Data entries
------------------------------

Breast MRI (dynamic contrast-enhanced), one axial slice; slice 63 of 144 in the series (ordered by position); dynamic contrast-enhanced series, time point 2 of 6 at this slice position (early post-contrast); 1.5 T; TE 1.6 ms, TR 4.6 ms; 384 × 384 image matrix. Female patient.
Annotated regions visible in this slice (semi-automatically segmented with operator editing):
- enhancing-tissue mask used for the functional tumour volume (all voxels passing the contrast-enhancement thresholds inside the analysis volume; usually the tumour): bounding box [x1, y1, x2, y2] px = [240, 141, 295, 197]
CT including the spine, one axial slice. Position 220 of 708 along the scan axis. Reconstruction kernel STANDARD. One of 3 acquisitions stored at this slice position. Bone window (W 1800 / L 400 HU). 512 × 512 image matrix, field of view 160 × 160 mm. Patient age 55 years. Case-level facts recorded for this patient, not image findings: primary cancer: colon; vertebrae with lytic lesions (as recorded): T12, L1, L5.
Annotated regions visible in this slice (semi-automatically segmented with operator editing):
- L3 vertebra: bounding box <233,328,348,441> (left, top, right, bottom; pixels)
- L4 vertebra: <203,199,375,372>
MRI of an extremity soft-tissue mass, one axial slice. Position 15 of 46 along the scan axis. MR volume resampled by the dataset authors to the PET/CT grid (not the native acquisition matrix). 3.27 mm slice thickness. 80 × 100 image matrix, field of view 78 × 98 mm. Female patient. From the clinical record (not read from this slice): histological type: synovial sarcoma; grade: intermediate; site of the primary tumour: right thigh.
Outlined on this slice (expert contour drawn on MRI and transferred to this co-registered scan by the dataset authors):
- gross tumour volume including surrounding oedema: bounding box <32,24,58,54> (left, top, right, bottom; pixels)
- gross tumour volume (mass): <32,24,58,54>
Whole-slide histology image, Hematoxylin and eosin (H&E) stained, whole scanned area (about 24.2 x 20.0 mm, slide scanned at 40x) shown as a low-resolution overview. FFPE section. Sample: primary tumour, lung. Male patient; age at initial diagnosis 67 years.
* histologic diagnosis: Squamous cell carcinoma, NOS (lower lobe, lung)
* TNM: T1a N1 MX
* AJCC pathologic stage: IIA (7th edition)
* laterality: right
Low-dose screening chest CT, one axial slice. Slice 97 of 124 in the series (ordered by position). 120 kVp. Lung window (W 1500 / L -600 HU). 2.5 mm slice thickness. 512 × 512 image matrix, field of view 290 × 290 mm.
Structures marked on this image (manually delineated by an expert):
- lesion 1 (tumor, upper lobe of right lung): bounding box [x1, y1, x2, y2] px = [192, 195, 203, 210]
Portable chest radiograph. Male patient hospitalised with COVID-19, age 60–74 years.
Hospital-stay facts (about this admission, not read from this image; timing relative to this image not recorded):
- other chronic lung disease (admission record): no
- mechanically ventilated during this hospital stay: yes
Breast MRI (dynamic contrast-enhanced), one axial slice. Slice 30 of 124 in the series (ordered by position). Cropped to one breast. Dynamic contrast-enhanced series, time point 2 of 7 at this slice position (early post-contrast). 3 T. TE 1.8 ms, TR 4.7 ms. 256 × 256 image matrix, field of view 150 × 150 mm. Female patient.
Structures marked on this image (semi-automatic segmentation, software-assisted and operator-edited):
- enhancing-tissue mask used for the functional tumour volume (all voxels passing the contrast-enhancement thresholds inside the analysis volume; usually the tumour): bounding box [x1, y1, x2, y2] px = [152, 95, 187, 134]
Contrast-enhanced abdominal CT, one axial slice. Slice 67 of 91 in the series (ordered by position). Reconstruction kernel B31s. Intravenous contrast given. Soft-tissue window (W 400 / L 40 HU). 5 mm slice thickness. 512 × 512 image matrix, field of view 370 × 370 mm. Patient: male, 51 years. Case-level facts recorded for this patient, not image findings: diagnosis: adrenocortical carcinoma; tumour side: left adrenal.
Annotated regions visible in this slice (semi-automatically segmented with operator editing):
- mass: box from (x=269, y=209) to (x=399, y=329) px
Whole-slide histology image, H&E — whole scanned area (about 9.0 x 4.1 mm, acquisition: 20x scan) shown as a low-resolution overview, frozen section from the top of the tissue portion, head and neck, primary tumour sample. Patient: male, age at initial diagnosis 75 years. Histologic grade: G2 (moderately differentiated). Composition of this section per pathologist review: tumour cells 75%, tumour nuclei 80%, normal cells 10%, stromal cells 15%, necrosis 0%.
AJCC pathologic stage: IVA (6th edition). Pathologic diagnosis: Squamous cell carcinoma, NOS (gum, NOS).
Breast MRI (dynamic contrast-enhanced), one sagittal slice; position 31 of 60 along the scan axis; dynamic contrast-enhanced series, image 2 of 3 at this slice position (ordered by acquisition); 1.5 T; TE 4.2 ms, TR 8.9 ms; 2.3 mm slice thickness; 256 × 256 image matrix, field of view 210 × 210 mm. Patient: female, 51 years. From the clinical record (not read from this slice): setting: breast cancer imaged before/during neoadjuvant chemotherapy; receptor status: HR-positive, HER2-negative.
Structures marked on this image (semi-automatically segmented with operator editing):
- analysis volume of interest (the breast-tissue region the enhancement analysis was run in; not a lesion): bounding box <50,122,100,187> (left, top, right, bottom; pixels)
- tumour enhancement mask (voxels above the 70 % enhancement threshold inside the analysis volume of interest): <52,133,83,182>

------------------------------

* **To do**
Each entry needs to be transcribed exactly.

* **Reply to the task**
Breast MRI (dynamic contrast-enhanced), one axial slice; slice 63 of 144 in the series (ordered by position); dynamic contrast-enhanced series, time point 2 of 6 at this slice position (early post-contrast); 1.5 T; TE 1.6 ms, TR 4.6 ms; 384 × 384 image matrix. Female patient.
Annotated regions visible in this slice (semi-automatically segmented with operator editing):
- enhancing-tissue mask used for the functional tumour volume (all voxels passing the contrast-enhancement thresholds inside the analysis volume; usually the tumour): bounding box [x1, y1, x2, y2] px = [240, 141, 295, 197]
CT including the spine, one axial slice. Position 220 of 708 along the scan axis. Reconstruction kernel STANDARD. One of 3 acquisitions stored at this slice position. Bone window (W 1800 / L 400 HU). 512 × 512 image matrix, field of view 160 × 160 mm. Patient age 55 years. Case-level facts recorded for this patient, not image findings: primary cancer: colon; vertebrae with lytic lesions (as recorded): T12, L1, L5.
Annotated regions visible in this slice (semi-automatically segmented with operator editing):
- L3 vertebra: bounding box <233,328,348,441> (left, top, right, bottom; pixels)
- L4 vertebra: <203,199,375,372>
MRI of an extremity soft-tissue mass, one axial slice. Position 15 of 46 along the scan axis. MR volume resampled by the dataset authors to the PET/CT grid (not the native acquisition matrix). 3.27 mm slice thickness. 80 × 100 image matrix, field of view 78 × 98 mm. Female patient. From the clinical record (not read from this slice): histological type: synovial sarcoma; grade: intermediate; site of the primary tumour: right thigh.
Outlined on this slice (expert contour drawn on MRI and transferred to this co-registered scan by the dataset authors):
- gross tumour volume including surrounding oedema: bounding box <32,24,58,54> (left, top, right, bottom; pixels)
- gross tumour volume (mass): <32,24,58,54>
Whole-slide histology image, Hematoxylin and eosin (H&E) stained, whole scanned area (about 24.2 x 20.0 mm, slide scanned at 40x) shown as a low-resolution overview. FFPE section. Sample: primary tumour, lung. Male patient; age at initial diagnosis 67 years.
* histologic diagnosis: Squamous cell carcinoma, NOS (lower lobe, lung)
* TNM: T1a N1 MX
* AJCC pathologic stage: IIA (7th edition)
* laterality: right
Low-dose screening chest CT, one axial slice. Slice 97 of 124 in the series (ordered by position). 120 kVp. Lung window (W 1500 / L -600 HU). 2.5 mm slice thickness. 512 × 512 image matrix, field of view 290 × 290 mm.
Structures marked on this image (manually delineated by an expert):
- lesion 1 (tumor, upper lobe of right lung): bounding box [x1, y1, x2, y2] px = [192, 195, 203, 210]
Portable chest radiograph. Male patient hospitalised with COVID-19, age 60–74 years.
Hospital-stay facts (about this admission, not read from this image; timing relative to this image not recorded):
- other chronic lung disease (admission record): no
- mechanically ventilated during this hospital stay: yes
Breast MRI (dynamic contrast-enhanced), one axial slice. Slice 30 of 124 in the series (ordered by position). Cropped to one breast. Dynamic contrast-enhanced series, time point 2 of 7 at this slice position (early post-contrast). 3 T. TE 1.8 ms, TR 4.7 ms. 256 × 256 image matrix, field of view 150 × 150 mm. Female patient.
Structures marked on this image (semi-automatic segmentation, software-assisted and operator-edited):
- enhancing-tissue mask used for the functional tumour volume (all voxels passing the contrast-enhancement thresholds inside the analysis volume; usually the tumour): bounding box [x1, y1, x2, y2] px = [152, 95, 187, 134]
Contrast-enhanced abdominal CT, one axial slice. Slice 67 of 91 in the series (ordered by position). Reconstruction kernel B31s. Intravenous contrast given. Soft-tissue window (W 400 / L 40 HU). 5 mm slice thickness. 512 × 512 image matrix, field of view 370 × 370 mm. Patient: male, 51 years. Case-level facts recorded for this patient, not image findings: diagnosis: adrenocortical carcinoma; tumour side: left adrenal.
Annotated regions visible in this slice (semi-automatically segmented with operator editing):
- mass: box from (x=269, y=209) to (x=399, y=329) px
Whole-slide histology image, H&E — whole scanned area (about 9.0 x 4.1 mm, acquisition: 20x scan) shown as a low-resolution overview, frozen section from the top of the tissue portion, head and neck, primary tumour sample. Patient: male, age at initial diagnosis 75 years. Histologic grade: G2 (moderately differentiated). Composition of this section per pathologist review: tumour cells 75%, tumour nuclei 80%, normal cells 10%, stromal cells 15%, necrosis 0%.
AJCC pathologic stage: IVA (6th edition). Pathologic diagnosis: Squamous cell carcinoma, NOS (gum, NOS).
Breast MRI (dynamic contrast-enhanced), one sagittal slice; position 31 of 60 along the scan axis; dynamic contrast-enhanced series, image 2 of 3 at this slice position (ordered by acquisition); 1.5 T; TE 4.2 ms, TR 8.9 ms; 2.3 mm slice thickness; 256 × 256 image matrix, field of view 210 × 210 mm. Patient: female, 51 years. From the clinical record (not read from this slice): setting: breast cancer imaged before/during neoadjuvant chemotherapy; receptor status: HR-positive, HER2-negative.
Structures marked on this image (semi-automatically segmented with operator editing):
- analysis volume of interest (the breast-tissue region the enhancement analysis was run in; not a lesion): bounding box <50,122,100,187> (left, top, right, bottom; pixels)
- tumour enhancement mask (voxels above the 70 % enhancement threshold inside the analysis volume of interest): <52,133,83,182>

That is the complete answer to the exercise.